Fossil fuels are partially subsidised, Hansen argues, but their price does not include the cost of air and water pollution on human health. ‘The climate effects which are beginning to be significant, are also not included,’ he remarks. ‘The solution would be pretty straightforward: let’s add those costs to the price of fossil fuels. Not suddenly, but gradually over time.
‘I argue that it should be done across all fossil fuels, at the source: the domestic mine or the port of entry. I also argue this money should be given to the public, in equal amounts to all the legal resident of a country. Then, the household that does better than the average in limiting their carbon footprint, can actually make money.’ In his opinion, this would address the income inequality in the world too, since low-income people tend to have a lower carbon footprint. ‘People with big houses that fly around the world will pay more, but they can afford to do that.’
“You can’t say the Paris talks are moving rapidly. After the declarations of the world’s presidents and kings, negotiations are back to their normal, sluggish pace”
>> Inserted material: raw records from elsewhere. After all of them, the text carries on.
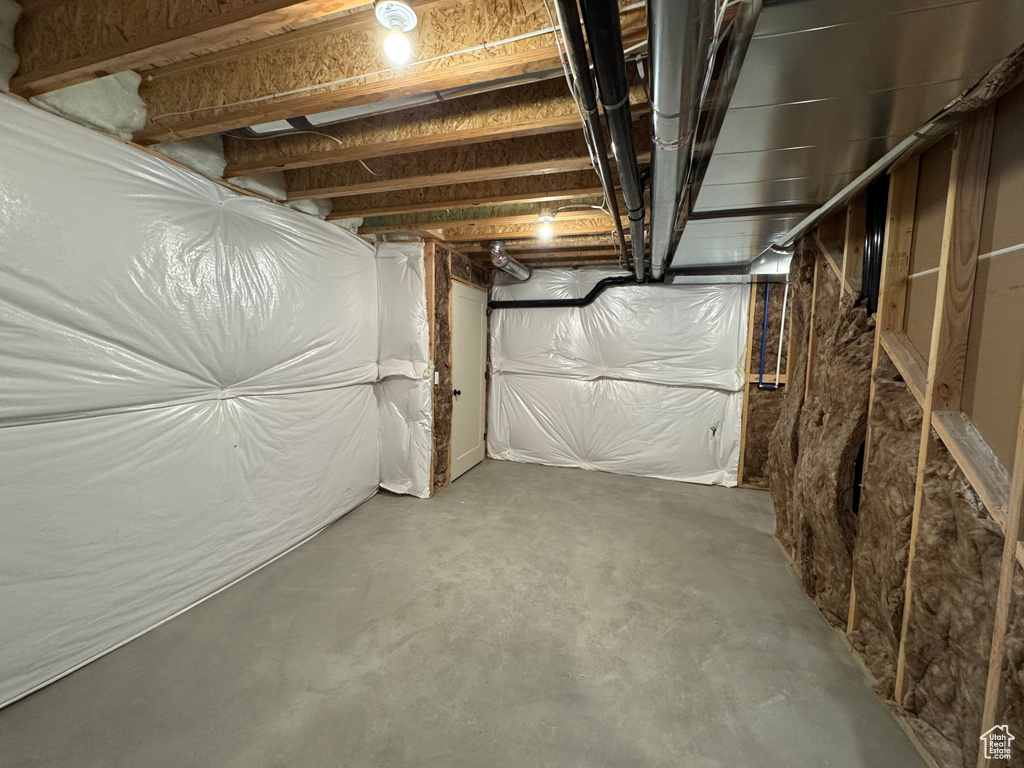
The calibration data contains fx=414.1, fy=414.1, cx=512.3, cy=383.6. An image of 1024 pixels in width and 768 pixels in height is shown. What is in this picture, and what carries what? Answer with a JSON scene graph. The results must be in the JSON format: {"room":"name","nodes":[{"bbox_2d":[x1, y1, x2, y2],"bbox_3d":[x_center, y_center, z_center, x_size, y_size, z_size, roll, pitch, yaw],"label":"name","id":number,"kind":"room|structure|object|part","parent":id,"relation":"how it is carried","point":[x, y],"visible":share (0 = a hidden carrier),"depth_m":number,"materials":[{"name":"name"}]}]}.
{"room":"basement","nodes":[
{"label":"basement","id":0,"kind":"room"},
{"bbox_2d":[0,82,381,710],"bbox_3d":[-1.810,-0.014,2.157,0.175,2.397,4.557,3,6,18],"label":"left wall","id":1,"kind":"structure","parent":0,"point":[3,470],"depth_m":2.03,"materials":[{"name":"white plastic"}]},
{"bbox_2d":[0,0,749,271],"bbox_3d":[0.494,-1.230,2.460,4.789,0.189,6.189,3,6,18],"label":"joist ceiling","id":2,"kind":"structure","parent":0,"point":[225,117],"depth_m":1.69,"materials":[{"name":"brown wood"}]},
{"bbox_2d":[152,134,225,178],"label":"spray foam","id":3,"kind":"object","parent":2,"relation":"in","point":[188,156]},
{"bbox_2d":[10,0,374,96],"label":"wooden joist","id":4,"kind":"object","parent":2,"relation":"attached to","point":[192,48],"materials":[{"name":"brown wood"}]},
{"bbox_2d":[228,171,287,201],"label":"spray foam","id":5,"kind":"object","parent":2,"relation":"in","point":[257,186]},
{"bbox_2d":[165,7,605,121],"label":"wooden joist","id":6,"kind":"object","parent":2,"relation":"attached to","point":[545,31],"visible":0.87,"depth_m":1.43,"materials":[{"name":"brown wood"}]},
{"bbox_2d":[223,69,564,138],"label":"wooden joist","id":7,"kind":"object","parent":2,"relation":"attached to","point":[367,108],"visible":0.51,"depth_m":1.74,"materials":[{"name":"wood"}]},
{"bbox_2d":[374,0,416,64],"bbox_3d":[-0.346,-1.026,1.221,0.120,0.140,0.117,3,6,18],"label":"ceiling light","id":8,"kind":"object","parent":2,"relation":"attached to","point":[405,16],"visible":0.99,"depth_m":1.20,"materials":[{"name":"white"}]},
{"bbox_2d":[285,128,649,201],"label":"wooden joist","id":9,"kind":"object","parent":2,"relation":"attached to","point":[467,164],"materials":[{"name":"brown wood"}]},
{"bbox_2d":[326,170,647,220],"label":"wooden joist","id":10,"kind":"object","parent":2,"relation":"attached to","point":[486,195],"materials":[{"name":"brown wood"}]},
{"bbox_2d":[489,241,530,280],"bbox_3d":[-0.036,-1.286,4.438,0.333,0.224,1.067,3,6,18],"label":"duct pipe","id":11,"kind":"object","parent":2,"relation":"attached to","point":[514,267],"visible":0.92,"depth_m":4.25,"materials":[{"name":"silver metal"}]},
{"bbox_2d":[536,212,555,241],"bbox_3d":[0.244,-1.138,3.008,0.121,0.165,0.117,3,6,18],"label":"light bulb","id":12,"kind":"object","parent":2,"relation":"attached to","point":[550,218],"visible":0.99,"depth_m":2.98,"materials":[{"name":"white glass"}]},
{"bbox_2d":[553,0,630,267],"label":"black drain pipe","id":13,"kind":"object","parent":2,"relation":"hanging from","point":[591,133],"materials":[{"name":"black plastic"}]},
{"bbox_2d":[579,0,646,277],"bbox_3d":[0.571,-0.987,1.910,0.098,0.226,2.970,3,6,18],"label":"black drain pipe","id":14,"kind":"object","parent":2,"relation":"attached to","point":[596,33],"visible":0.97,"depth_m":1.25,"materials":[{"name":"black plastic"}]},
{"bbox_2d":[645,0,715,284],"bbox_3d":[0.692,-0.954,1.879,0.255,0.291,3.263,3,6,18],"label":"metal duct","id":15,"kind":"object","parent":2,"relation":"hanging from","point":[664,63],"visible":0.97,"depth_m":1.16,"materials":[{"name":"silver metal"}]},
{"bbox_2d":[678,0,1023,279],"bbox_3d":[1.142,-0.988,1.910,0.902,0.275,3.708,3,6,18],"label":"air duct","id":16,"kind":"object","parent":2,"relation":"attached to","point":[774,198],"visible":0.88,"depth_m":1.20,"materials":[{"name":"silver metal"}]},
{"bbox_2d":[374,240,491,497],"bbox_3d":[-1.046,-0.126,3.865,0.666,2.367,0.176,3,6,18],"label":"closet wall","id":17,"kind":"structure","parent":0,"point":[467,265],"depth_m":3.79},
{"bbox_2d":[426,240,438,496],"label":"wooden stud","id":18,"kind":"object","parent":17,"relation":"attached to","point":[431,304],"visible":0.81,"depth_m":3.76,"materials":[{"name":"brown wood"}]},
{"bbox_2d":[433,371,439,384],"bbox_3d":[-0.721,-0.047,3.927,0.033,0.130,0.063,3,6,18],"label":"light switch","id":19,"kind":"object","parent":17,"relation":"attached to","point":[435,379],"visible":0.96,"depth_m":3.92,"materials":[{"name":"white plastic"}]},
{"bbox_2d":[450,281,487,480],"bbox_3d":[-0.452,-0.022,4.575,0.100,2.018,0.863,3,6,18],"label":"door","id":20,"kind":"structure","parent":17,"relation":"in","point":[478,379],"depth_m":4.52,"materials":[{"name":"wood"}]},
{"bbox_3d":[-0.568,0.088,4.227,0.072,0.067,0.069,3,6,18],"label":"doorknob","id":21,"kind":"part","parent":20,"relation":"part of","materials":[{"name":"metal"}]},
{"bbox_2d":[0,459,929,767],"bbox_3d":[0.426,1.283,2.269,4.403,0.108,6.129,3,6,18],"label":"concrete floor","id":22,"kind":"structure","parent":0,"point":[484,472],"depth_m":1.94,"materials":[{"name":"grey concrete"}]},
{"bbox_2d":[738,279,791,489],"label":"wall","id":23,"kind":"object","parent":22,"relation":"on","point":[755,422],"visible":0.43,"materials":[{"name":"brown"}]},
{"bbox_2d":[775,277,788,386],"bbox_3d":[2.663,-0.554,4.093,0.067,1.082,0.044,3,6,18],"label":"white pipe","id":24,"kind":"object","parent":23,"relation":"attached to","point":[781,334],"visible":0.81,"depth_m":4.09,"materials":[{"name":"white plastic"}]},
{"bbox_2d":[486,267,761,487],"bbox_3d":[1.288,-0.197,4.742,3.745,2.409,0.175,3,6,18],"label":"back wall","id":25,"kind":"structure","parent":0,"point":[698,452],"depth_m":4.67,"materials":[{"name":"white plastic"}]},
{"bbox_2d":[487,274,635,309],"bbox_3d":[0.665,-1.058,4.734,1.929,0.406,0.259,3,6,18],"label":"black drain pipe","id":26,"kind":"object","parent":25,"relation":"attached to","point":[569,300],"visible":0.87,"depth_m":4.67,"materials":[{"name":"black plastic"}]},
{"bbox_2d":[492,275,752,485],"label":"plastic sheeting","id":27,"kind":"object","parent":25,"relation":"attached to","point":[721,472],"visible":0.88,"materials":[{"name":"white plastic"}]},
{"bbox_2d":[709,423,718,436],"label":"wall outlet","id":28,"kind":"object","parent":25,"relation":"attached to","point":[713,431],"visible":0.99,"depth_m":4.35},
{"bbox_2d":[757,281,770,388],"bbox_3d":[2.510,-0.504,4.125,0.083,1.105,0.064,3,6,18],"label":"blue pipe","id":29,"kind":"object","parent":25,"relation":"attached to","point":[766,300],"visible":0.92,"depth_m":4.12,"materials":[{"name":"blue plastic"}]},
{"bbox_2d":[767,93,969,252],"bbox_3d":[1.587,-0.936,2.011,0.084,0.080,2.383,3,6,18],"label":"metal pipe","id":30,"kind":"object","parent":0,"point":[859,181],"visible":0.89,"depth_m":1.69,"materials":[{"name":"metal"}]},
{"bbox_2d":[767,78,1023,767],"bbox_3d":[1.577,0.154,1.383,0.156,2.427,5.250,3,6,18],"label":"right stud wall","id":31,"kind":"structure","parent":0,"point":[1022,334],"depth_m":1.54,"materials":[{"name":"brown"}]},
{"bbox_2d":[861,176,887,315],"bbox_3d":[1.758,-0.538,2.021,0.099,0.951,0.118,3,6,18],"label":"black pipe","id":32,"kind":"object","parent":31,"relation":"attached to","point":[870,267],"visible":0.5,"depth_m":2.00,"materials":[{"name":"black plastic"}]},
{"bbox_2d":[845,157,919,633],"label":"wooden stud","id":33,"kind":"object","parent":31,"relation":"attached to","point":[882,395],"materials":[{"name":"brown wood"}]},
{"bbox_2d":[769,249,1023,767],"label":"insulation","id":34,"kind":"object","parent":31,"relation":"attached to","point":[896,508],"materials":[{"name":"brown"}]},
{"bbox_2d":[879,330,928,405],"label":"wooden block","id":35,"kind":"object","parent":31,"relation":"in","point":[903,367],"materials":[{"name":"brown wood"}]},
{"bbox_2d":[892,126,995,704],"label":"wooden stud","id":36,"kind":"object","parent":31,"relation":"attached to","point":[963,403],"visible":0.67,"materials":[{"name":"brown wood"}]},
{"bbox_2d":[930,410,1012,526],"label":"wooden block","id":37,"kind":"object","parent":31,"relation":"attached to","point":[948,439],"visible":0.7,"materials":[{"name":"brown wood"}]},
{"bbox_2d":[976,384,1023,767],"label":"wooden stud","id":38,"kind":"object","parent":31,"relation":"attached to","point":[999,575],"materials":[{"name":"brown wood"}]}
]}

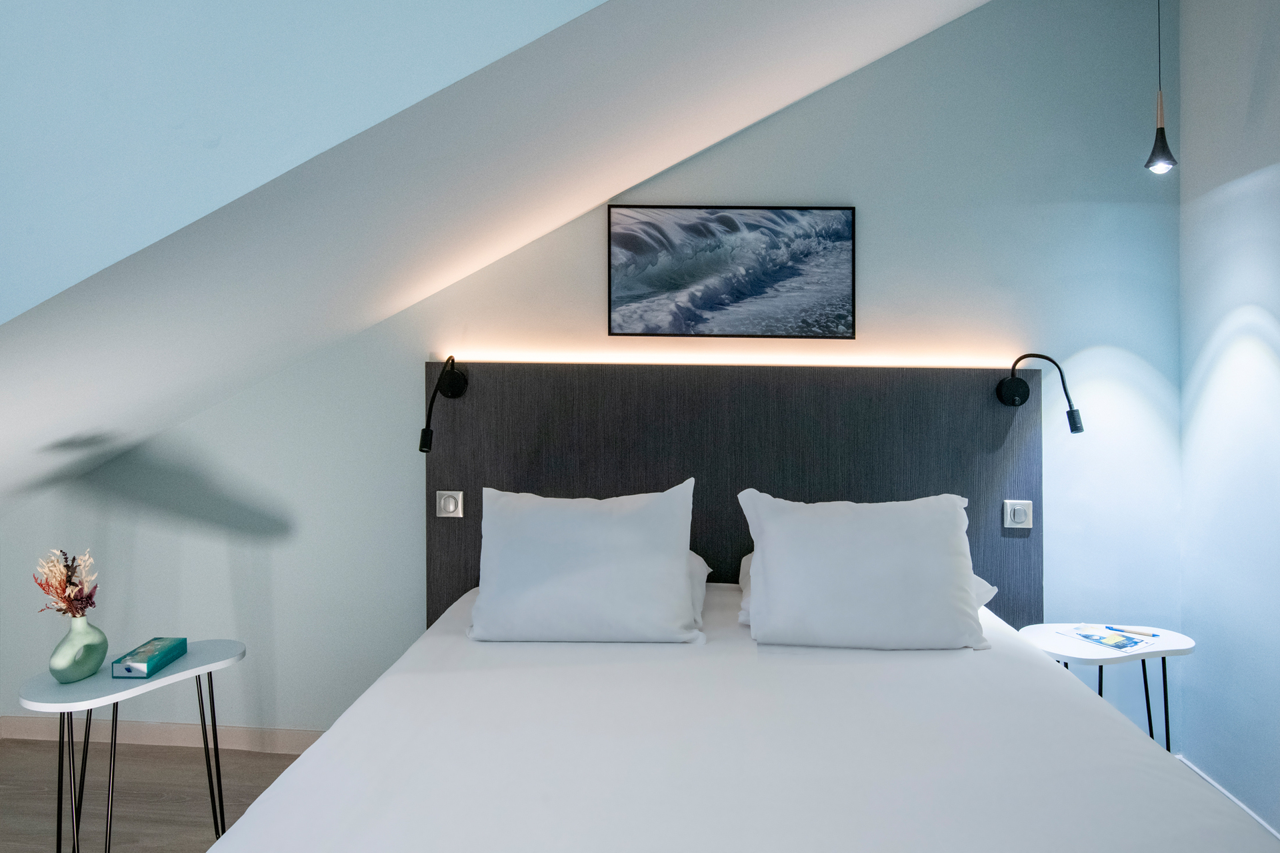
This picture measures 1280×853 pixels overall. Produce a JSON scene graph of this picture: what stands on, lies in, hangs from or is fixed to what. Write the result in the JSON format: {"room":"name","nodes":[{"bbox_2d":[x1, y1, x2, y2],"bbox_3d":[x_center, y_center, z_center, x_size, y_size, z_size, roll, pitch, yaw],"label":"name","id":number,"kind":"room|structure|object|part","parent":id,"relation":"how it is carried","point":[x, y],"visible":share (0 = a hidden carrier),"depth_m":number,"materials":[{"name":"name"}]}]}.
{"room":"bedroom","nodes":[
{"label":"bedroom","id":0,"kind":"room"},
{"bbox_2d":[0,739,311,852],"bbox_3d":[-0.280,1.361,0.873,5.466,0.103,4.500,0,1,4],"label":"floor","id":1,"kind":"structure","parent":0,"point":[186,755],"depth_m":2.73,"materials":[{"name":"brown wood"}]},
{"bbox_2d":[17,638,243,852],"bbox_3d":[-1.400,0.993,2.177,0.455,0.623,0.522,0,1,4],"label":"side table","id":2,"kind":"object","parent":1,"relation":"on","point":[171,675],"visible":0.86,"depth_m":2.10,"materials":[{"name":"white wood"}]},
{"bbox_2d":[48,611,108,683],"bbox_3d":[-1.521,0.596,2.125,0.135,0.173,0.144,0,1,30],"label":"vase","id":3,"kind":"object","parent":2,"relation":"on","point":[101,635],"visible":0.97,"depth_m":2.09,"materials":[{"name":"ceramic"}]},
{"bbox_2d":[32,548,98,616],"bbox_3d":[-1.579,0.462,2.149,0.180,0.244,0.169,0,1,4],"label":"dried flowers","id":4,"kind":"object","parent":3,"relation":"in","point":[71,575],"visible":0.87,"depth_m":2.14,"materials":[{"name":"plant"}]},
{"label":"metal legs","id":5,"kind":"part","parent":2,"relation":"part of","materials":[{"name":"black metal"}]},
{"bbox_2d":[112,637,187,678],"bbox_3d":[-1.390,0.657,2.226,0.101,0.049,0.193,0,1,4],"label":"book","id":6,"kind":"object","parent":2,"relation":"on","point":[129,667],"visible":0.99,"depth_m":2.18,"materials":[{"name":"teal paper"}]},
{"bbox_2d":[210,578,1279,852],"bbox_3d":[0.211,0.965,1.885,1.885,0.690,2.089,0,1,4],"label":"bed","id":7,"kind":"object","parent":1,"relation":"on","point":[785,735],"visible":0.98,"depth_m":1.56,"materials":[{"name":"white fabric"}]},
{"bbox_2d":[466,480,705,643],"bbox_3d":[-0.170,0.421,2.410,0.725,0.448,0.333,0,1,4],"label":"pillow","id":8,"kind":"object","parent":7,"relation":"on","point":[627,536],"visible":0.99,"depth_m":2.29,"materials":[{"name":"white fabric"}]},
{"bbox_2d":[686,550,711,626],"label":"pillow","id":9,"kind":"object","parent":7,"relation":"on","point":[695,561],"visible":0.09,"depth_m":2.53,"materials":[{"name":"white fabric"}]},
{"bbox_2d":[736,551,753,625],"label":"pillow","id":10,"kind":"object","parent":7,"relation":"on","point":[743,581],"visible":0.09,"depth_m":2.55,"materials":[{"name":"white fabric"}]},
{"bbox_2d":[735,489,992,650],"bbox_3d":[0.657,0.432,2.349,0.719,0.428,0.337,0,1,4],"label":"pillow","id":11,"kind":"object","parent":7,"relation":"on","point":[940,529],"visible":0.99,"depth_m":2.23,"materials":[{"name":"white fabric"}]},
{"bbox_2d":[1015,623,1193,752],"bbox_3d":[1.513,0.993,2.554,0.495,0.593,0.385,0,1,4],"label":"side table","id":12,"kind":"object","parent":1,"relation":"on","point":[1078,655],"visible":0.58,"depth_m":2.49,"materials":[{"name":"white wood"}]},
{"bbox_2d":[1057,625,1145,651],"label":"notepad","id":13,"kind":"object","parent":12,"relation":"on","point":[1123,645],"visible":0.99,"depth_m":2.51,"materials":[{"name":"paper"}]},
{"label":"legs","id":14,"kind":"part","parent":12,"relation":"part of","materials":[{"name":"black metal"}]},
{"bbox_2d":[1082,623,1159,637],"bbox_3d":[1.597,0.676,2.598,0.205,0.015,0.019,0,1,37],"label":"pen","id":15,"kind":"object","parent":12,"relation":"on","point":[1153,635],"visible":0.99,"depth_m":2.58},
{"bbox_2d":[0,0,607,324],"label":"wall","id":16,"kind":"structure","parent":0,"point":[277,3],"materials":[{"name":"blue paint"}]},
{"bbox_2d":[1,0,992,516],"bbox_3d":[-0.554,-0.535,1.807,3.890,1.892,1.813,0,1,4],"label":"sloped ceiling","id":17,"kind":"structure","parent":0,"point":[943,18],"depth_m":1.62,"materials":[{"name":"white paint"}]},
{"bbox_2d":[0,0,1178,748],"bbox_3d":[-0.351,-0.196,3.073,4.566,2.982,0.165,0,1,4],"label":"back wall","id":18,"kind":"structure","parent":0,"point":[875,215],"depth_m":2.96,"materials":[{"name":"paint"}]},
{"bbox_2d":[0,716,327,753],"bbox_3d":[-1.056,1.228,3.049,3.391,0.090,0.016,0,1,4],"label":"baseboard","id":19,"kind":"structure","parent":18,"relation":"attached to","point":[294,745],"depth_m":3.10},
{"bbox_2d":[606,204,855,338],"bbox_3d":[0.338,-0.580,2.930,0.897,0.491,0.024,0,1,4],"label":"picture","id":20,"kind":"object","parent":18,"relation":"attached to","point":[755,279],"visible":0.99,"depth_m":2.92,"materials":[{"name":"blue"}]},
{"bbox_2d":[425,360,1039,627],"bbox_3d":[0.328,0.377,2.929,2.287,1.195,0.066,0,1,4],"label":"headboard","id":21,"kind":"object","parent":18,"relation":"attached to","point":[464,523],"visible":0.63,"depth_m":2.89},
{"bbox_2d":[418,356,469,452],"bbox_3d":[-0.717,-0.078,2.796,0.123,0.329,0.299,0,1,4],"label":"reading lamp","id":22,"kind":"object","parent":21,"relation":"attached to","point":[422,446],"visible":0.98,"depth_m":2.87,"materials":[{"name":"black metal"}]},
{"bbox_2d":[435,490,463,518],"bbox_3d":[-0.708,0.290,2.909,0.092,0.096,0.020,0,1,4],"label":"light switch","id":23,"kind":"object","parent":21,"relation":"attached to","point":[447,503],"visible":0.98,"depth_m":2.90,"materials":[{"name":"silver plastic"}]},
{"bbox_2d":[448,350,1029,367],"bbox_3d":[0.379,-0.247,2.914,2.110,0.036,0.059,0,1,4],"label":"led strip light","id":24,"kind":"object","parent":21,"relation":"on","point":[887,364],"visible":0.83,"depth_m":2.89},
{"bbox_2d":[1002,499,1033,528],"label":"light switch","id":25,"kind":"object","parent":21,"relation":"attached to","point":[1023,519],"visible":0.98,"depth_m":2.79,"materials":[{"name":"white"}]},
{"bbox_2d":[996,352,1082,433],"bbox_3d":[1.405,-0.110,2.745,0.241,0.278,0.171,0,1,4],"label":"reading lamp","id":26,"kind":"object","parent":21,"relation":"attached to","point":[1013,401],"visible":0.99,"depth_m":2.74,"materials":[{"name":"black metal"}]},
{"bbox_2d":[1142,0,1177,175],"bbox_3d":[1.586,-1.174,2.382,0.110,0.822,0.108,0,1,4],"label":"pendant lamp","id":27,"kind":"object","parent":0,"point":[1156,143],"visible":0.99,"depth_m":2.37,"materials":[{"name":"black"}]},
{"bbox_2d":[1175,0,1279,842],"bbox_3d":[1.893,-0.148,0.792,0.166,2.951,4.212,0,1,4],"label":"right wall","id":28,"kind":"structure","parent":0,"point":[1273,190],"depth_m":2.54,"materials":[{"name":"paint"}]},
{"bbox_2d":[1174,754,1279,840],"bbox_3d":[1.839,1.268,0.863,0.015,0.096,3.939,0,1,4],"label":"baseboard","id":29,"kind":"structure","parent":28,"relation":"attached to","point":[1243,807],"depth_m":2.55,"materials":[{"name":"white paint"}]}
]}

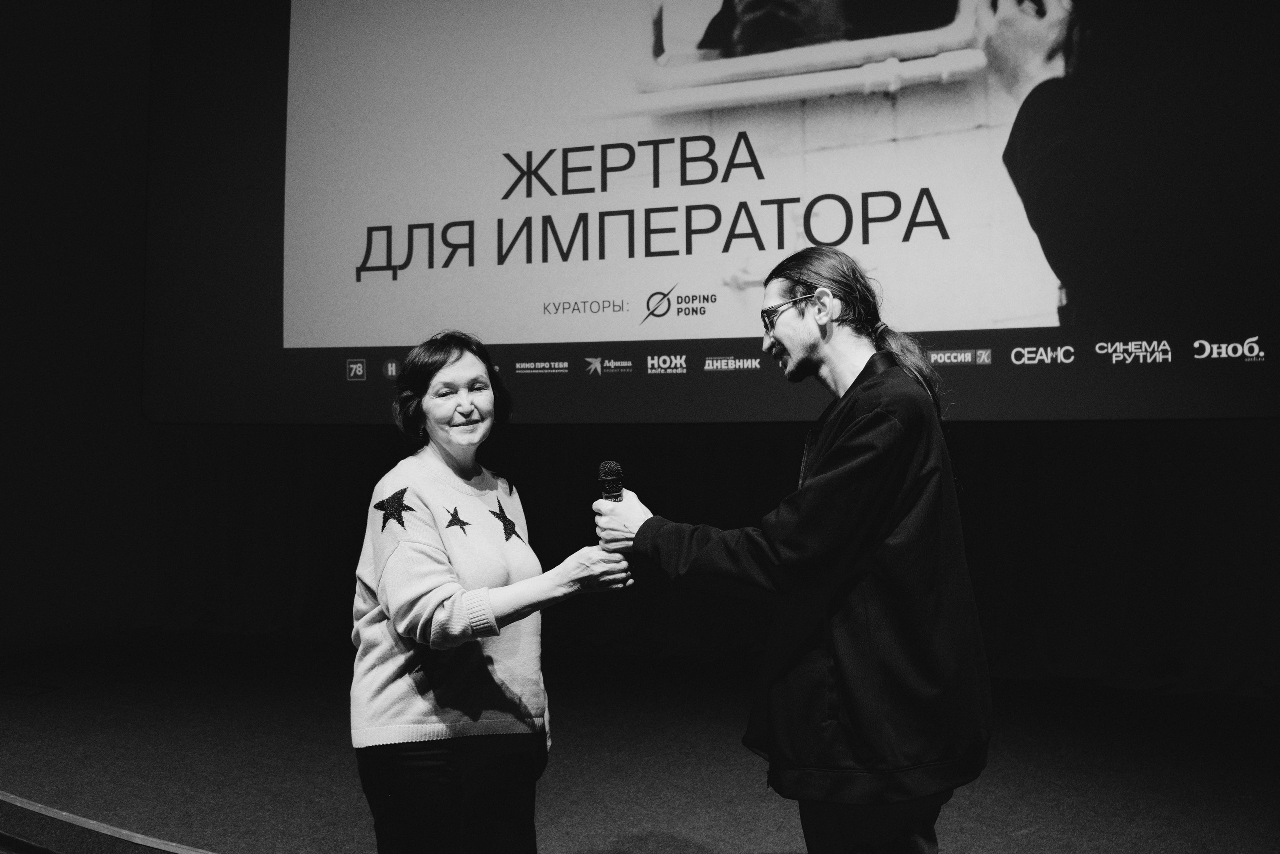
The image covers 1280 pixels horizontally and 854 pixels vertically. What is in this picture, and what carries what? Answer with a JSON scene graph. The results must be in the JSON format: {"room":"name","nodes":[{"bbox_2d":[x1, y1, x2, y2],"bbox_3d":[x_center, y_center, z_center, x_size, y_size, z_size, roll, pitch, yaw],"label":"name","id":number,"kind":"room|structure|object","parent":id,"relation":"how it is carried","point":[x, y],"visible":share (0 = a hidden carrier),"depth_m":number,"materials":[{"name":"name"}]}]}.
{"room":"event hall","nodes":[
{"label":"event hall","id":0,"kind":"room"},
{"bbox_2d":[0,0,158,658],"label":"wall","id":1,"kind":"structure","parent":0,"point":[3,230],"depth_m":5.72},
{"bbox_2d":[0,630,1279,853],"bbox_3d":[-0.280,1.221,2.847,8.201,0.167,5.096,-1,-2,18],"label":"stage floor","id":2,"kind":"structure","parent":0,"point":[680,822],"depth_m":3.51,"materials":[{"name":"carpet"}]},
{"bbox_2d":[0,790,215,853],"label":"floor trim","id":3,"kind":"structure","parent":2,"relation":"attached to","point":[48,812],"depth_m":2.76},
{"bbox_2d":[349,327,637,851],"bbox_3d":[-0.353,0.504,2.342,0.598,1.381,0.711,-1,-2,18],"label":"woman","id":4,"kind":"object","parent":2,"relation":"on","point":[442,595],"visible":0.98,"depth_m":2.17},
{"bbox_2d":[592,246,990,853],"bbox_3d":[0.338,0.408,2.116,0.726,1.572,0.658,-1,-2,18],"label":"man","id":5,"kind":"object","parent":2,"relation":"on","point":[785,344],"visible":0.99,"depth_m":1.91},
{"bbox_2d":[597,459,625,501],"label":"microphone","id":6,"kind":"object","parent":5,"relation":"in","point":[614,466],"visible":0.7,"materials":[{"name":"black metal"}]},
{"bbox_2d":[139,419,1279,697],"bbox_3d":[0.309,-0.046,5.208,6.784,2.502,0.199,-1,-2,18],"label":"curtain","id":7,"kind":"object","parent":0,"point":[1075,600],"visible":0.57,"depth_m":5.00,"materials":[{"name":"fabric"}]},
{"bbox_2d":[144,0,1279,424],"bbox_3d":[0.071,-1.578,4.938,5.889,3.320,0.284,-1,-2,18],"label":"projection screen","id":8,"kind":"object","parent":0,"point":[953,319],"visible":0.98,"depth_m":4.71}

He makes the point that this would be a transparent, market-based solution, capable of stimulating the economy. ‘According to some studies,’ Hansen says, ‘if you had a fee of $10 a tonne of CO2 and you distributed money to the public, after ten years you would have an emission reduction of 30 per cent in the United States, and more than 50 per cent after 20 years. This would also spur the economy, creating three million new jobs in a decade.’
Hansen describes this as the only viable international approach. ‘You cannot ask each of the 195 countries to individually limit their emissions,’ he argues, implicitly criticising the agreement being negotiated in Paris. On the contrary, he adds, ‘if you put a rising carbon price on fossil fuels, you only need to have a few of the major players on board. Those countries that do not want to have that fee, would put a border duty on products and, furthermore, we will rebate to our manufacturers the carbon fee when they export a product to a non-participating nation. This is a fair way to rapidly move us out of fossil fuels.’
You can’t say the Paris talks are moving rapidly. After the imposing, and maybe boastful, declarations of the world’s presidents and kings, the negotiations are back to their normal, sluggish pace. ‘This is the rhythm of diplomacy, get used to it,’ a European delegate sarcastically tells me.
The prospective agreement to be signed next week – which prescribes voluntary, not compulsory, emission reductions from most of the world’s countries – doesn’t add up to limiting the temperature rise below the famed 2°C mark. Hansen’s most recent paper warns of a possible feedback loop in Antarctica: cooler freshwater from melting glaciers may force warmer, saltier water underneath the ice sheets, speeding up the melting rate. ‘You can’t never rule out tipping points,’ he cautions.
The former NASA scientist may not be completely right. The trouble is, he can’t be completely wrong.